*PASSAGE FOR REVIEW*:
··········
Preserved American CB&Q O-1A class 2-8-2 locomotive

Grand Canyon Railway 4960 is a preserved O-1A class "Mikado" type steam locomotive, built in August 1923 by the Baldwin Locomotive Works (BLW) for the Chicago, Burlington and Quincy Railroad (CB&Q). It was used by the CB&Q to pull freight trains until 1958, when the locomotive pulled its first excursion train, as part of the railroad's steam excursion program.

No. 4960, along with No. 5632, went on to pull several more trains for the steam program, including a train that was dedicated to the CB&Q's connection to Casper, Wyoming. In July 1966, the CB&Q discontinued their steam program, following a rise in insurance costs, a loss of experienced steam-age mechanics, and a change of management.
··········
*WHAT YOU NEED TO DO*:
a. According to the passage on Grand Canyon Railway 4960, which company built the locomotive, and in what month and year?
b. Write the next part of the passage on Grand Canyon Railway 4960, beginning right after its final sentence.
··········
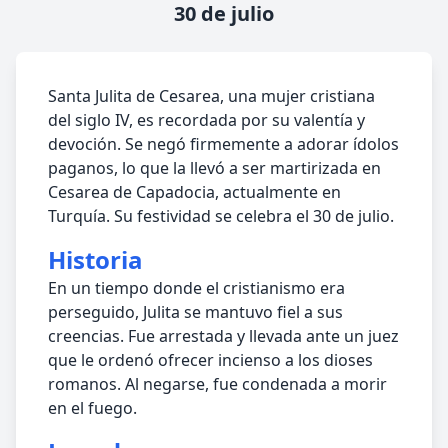
30 de julio
Santa Julita de Cesarea, una mujer cristiana
del siglo IV, es recordada por su valentía y
devoción. Se negó firmemente a adorar ídolos
paganos, lo que la llevó a ser martirizada en
Cesarea de Capadocia, actualmente en
Turquía. Su festividad se celebra el 30 de julio.
Historia
En un tiempo donde el cristianismo era
perseguido, Julita se mantuvo fiel a sus
creencias. Fue arrestada y llevada ante un juez
que le ordenó ofrecer incienso a los dioses
romanos. Al negarse, fue condenada a morir
en el fuego.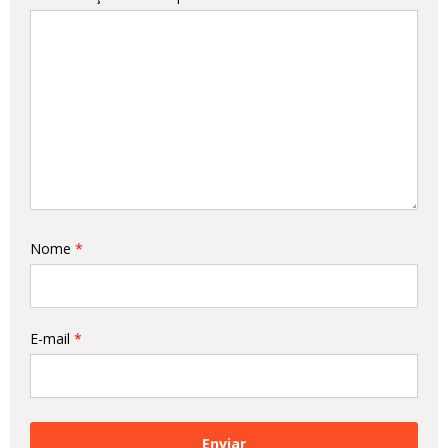
Nome
*
E-mail
*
··········
*RESULTS BY TASK*:
a. The Baldwin Locomotive Works built it in August 1923.

b.
No. 4960 was subsequently donated to the Circus World Museum (CWM) of Baraboo, Wisconsin, who in turn donated it to the Mid-Continent Railway Museum (MCRY) of North Freedom, Wisconsin, where it was left in storage. In the early 1980s, the Bristol and North Western Railroad (B&NW) leased the locomotive for use on their tourist operation between Benhams and Bristol, Virginia. No. 4960's time on the B&NW was short-lived, and in 1985, the locomotive was moved to New Haven, Indiana for further storage.

In 1989, the Grand Canyon Railway (GCR) purchased No. 4960 at an undisclosed cost, and a few years later, it was moved to the railway's location in Williams, Arizona. There, No. 4960 was extensively reconditioned with multiple modifications to improve its performance and cosmetics, abandoning its original CB&Q livery. No. 4960 entered service for GCR in July 1996, and it began pulling the railway's passenger trains between Williams and the South Rim of the Grand Canyon.

In 2008, GCR's new parent company, Xanterra, discontinued their steam operations, but they resumed with reduced schedules the following year, with No. 4960 being converted to burn waste vegetable oil. As of 2026, No. 4960 remains operational at GCR, and it serves as a stablemate to Ex-Lake Superior and Ishpeming (LS&I) No. 29. Additionally, No. 4960 is the only ex-CB&Q steam locomotive in operation.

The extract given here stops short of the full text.